Analysing the statistics that show the number of women occupying senior positions in finance, we can draw such a conclusion: from the previous patriarchal society we have gone to patriarchal world of finance. What is more, data shows that men dominate the senior positions in general, not only in financial companies. Many of us probably have this subjective feeling of female absence among the seniors, since it is not difficult to observe. And the situation looks the same from a formal point of view. Catalyst inform that there are as few as 20 female chief executives in the whole Standard & Poor’s group of 500. According to Harvard Business School, the number of women employed in private- equity, real estate and venture-capital firms is set between 17 and 23 percent, and this does not concern the higher positions only, but employment in general.
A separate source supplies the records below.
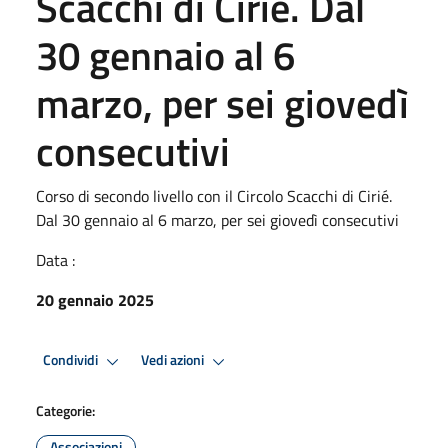
Scacchi di Cirié. Dal
30 gennaio al 6
marzo, per sei giovedì
consecutivi
Corso di secondo livello con il Circolo Scacchi di Cirié.
Dal 30 gennaio al 6 marzo, per sei giovedì consecutivi
Data :
20 gennaio 2025
Condividi
Vedi azioni
Categorie:
Associazioni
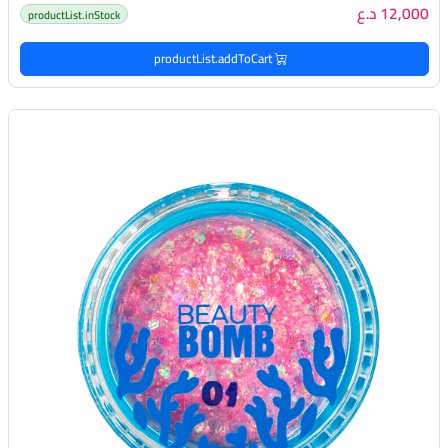
12,000 د.ع
productList.inStock
productList.addToCart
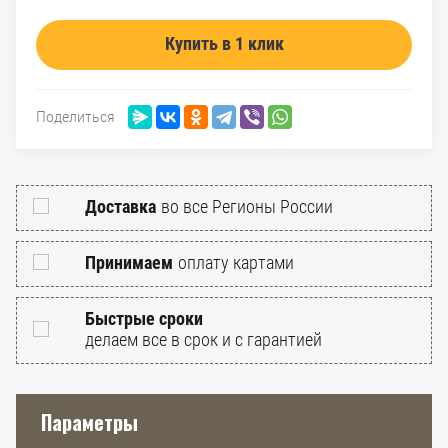
Купить в 1 клик
Поделиться
Доставка
во все Регионы России
Принимаем
оплату картами
Быстрые сроки
делаем все в срок и с гарантией
Параметры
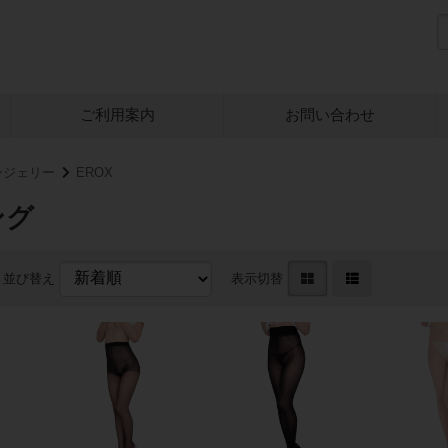
ご利用案内
お問い合わせ
ンジェリー
EROX
ング
並び替え
表示切替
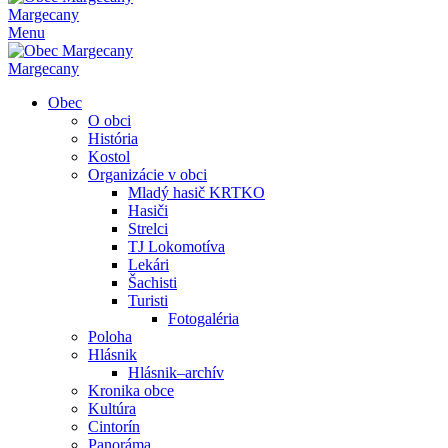
Margecany
Menu
Margecany
Obec
O obci
História
Kostol
Organizácie v obci
Mladý hasič KRTKO
Hasiči
Strelci
TJ Lokomotíva
Lekári
Šachisti
Turisti
Fotogaléria
Poloha
Hlásnik
Hlásnik–archív
Kronika obce
Kultúra
Cintorín
Panoráma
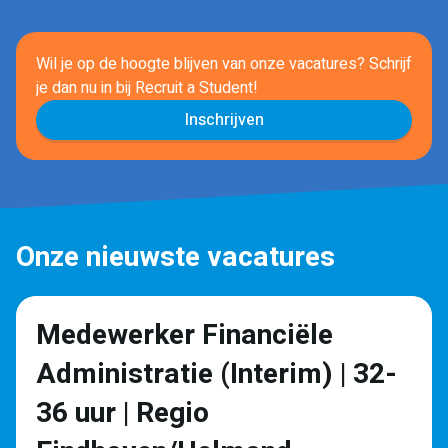
Wil je op de hoogte blijven van onze vacatures? Schrijf
je dan nu in
bij Recruit a Student!
Inschrijven
Onze nieuwste vacatures
Medewerker Financiële
Administratie (Interim) | 32-
36 uur | Regio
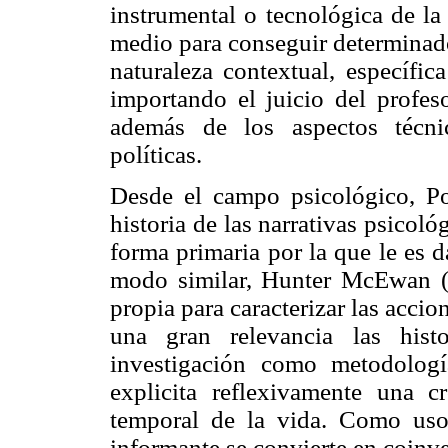
instrumental o tecnológica de la
medio para conseguir determinados
naturaleza contextual, específic
importando el juicio del profes
además de los aspectos técni
políticas.
Desde el campo psicológico, P
historia de las narrativas psicoló
forma primaria por la que le es 
modo similar, Hunter McEwan (1
propia para caracterizar las acci
una gran relevancia las hist
investigación como metodolog
explicita reflexivamente una 
temporal de la vida. Como uso h
informante se convierte en coinve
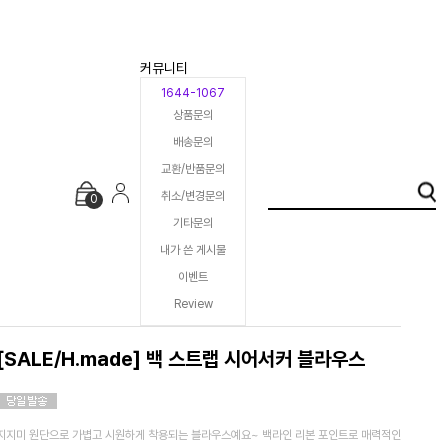
커뮤니티
1644-1067
상품문의
배송문의
교환/반품문의
취소/변경문의
0
기타문의
내가 쓴 게시물
이벤트
Review
[SALE/H.made] 백 스트랩 시어서커 블라우스
지지미 원단으로 가볍고 시원하게 착용되는 블라우스예요~ 백라인 리본 포인트로 매력적인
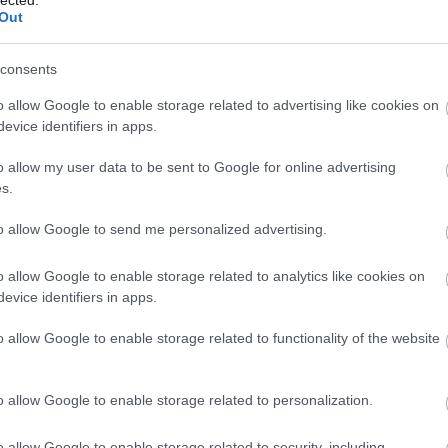
fino
Out
consents
Vi
o allow Google to enable storage related to advertising like cookies on
Ke
evice identifiers in apps.
Has
o allow my user data to be sent to Google for online advertising
Ver
s.
víz
to allow Google to send me personalized advertising.
sz
vízv
o allow Google to enable storage related to analytics like cookies on
edző
evice identifiers in apps.
clea
akk
o allow Google to enable storage related to functionality of the website
víz
sze
sze
o allow Google to enable storage related to personalization.
ter
tél
o allow Google to enable storage related to security, including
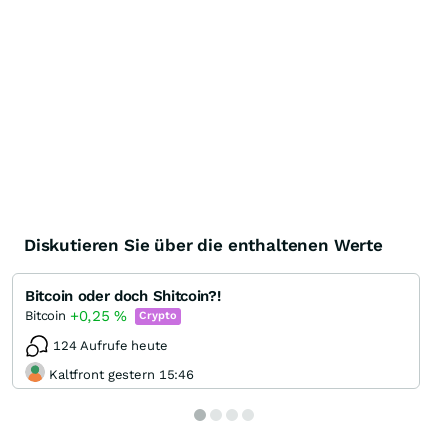
Diskutieren Sie über die enthaltenen Werte
Bitcoin oder doch Shitcoin?!
+0,25
%
Bitcoin
Crypto
124 Aufrufe heute
Kaltfront gestern 15:46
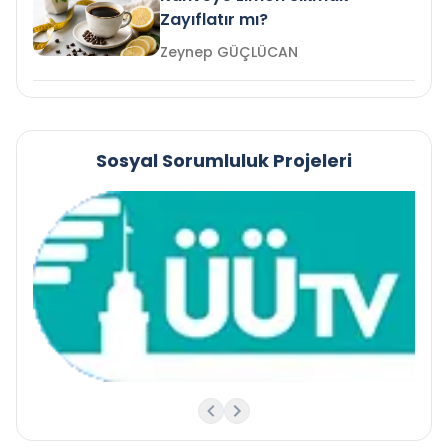
Zayıflatır mı?
Zeynep GÜÇLÜCAN
Sosyal Sorumluluk Projeleri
In the world of finance there is definitely no equal division of sexes. The sad truth is that women directors, managers or any other seniors constitute much less than a half of finance related workers.
Eternally alive stereotypes
An important question arises: why women seem to keep off finances? Or maybe it is the labour market which is continuously shunning female candidates? We can suppose that it is a normal consequence of the former society order in which men dominated this area of market (and not only this one). Maybe subconsciously, men are still considered as better candidates for finance governing positions, since they are perceived as more authoritative and adamant.
Stereotypes aside, after years of women’s successful struggle for equality, as it turns out, there is still place for improvements. Actually, this is probably women’s awareness that needs some refreshment.
Choose better quality – choose women
Interestingly, Credit Suisse Research Institute have studied the problem and their results point out that women on senior positions influence the company’s work positively and contribute to the better financial performance. It has been shown that women managers in many cases are better than men on the same position and the presence of a woman on management board brings various benefits, like higher average growth or returns on equity. Whereas men tend to incur more risk (and consequently losses) to business with their more impulsive and fiery temperament, women are just “safer”.
The situation has improved – after 10 years the percentage of female senior workers on boards of the biggest companies grew from 15 to 20. Observing this trend, we can suppose that it is going to continue changing for better. 2020 Women on Boards is a nonprofit organization created by 2 women who aim at increasing the number of female members of corporate boards to 20% by the year 2020. They believe that the diversity of thought is the key to successful management and such diversity cannot be realized without female representatives in the governing group. The creators of the website girlswhoinvest.org go further and their goal is 30% by 2030. All the action which attempt to mobilize women to take action in governing finances bring some optimistic prognosis for the future.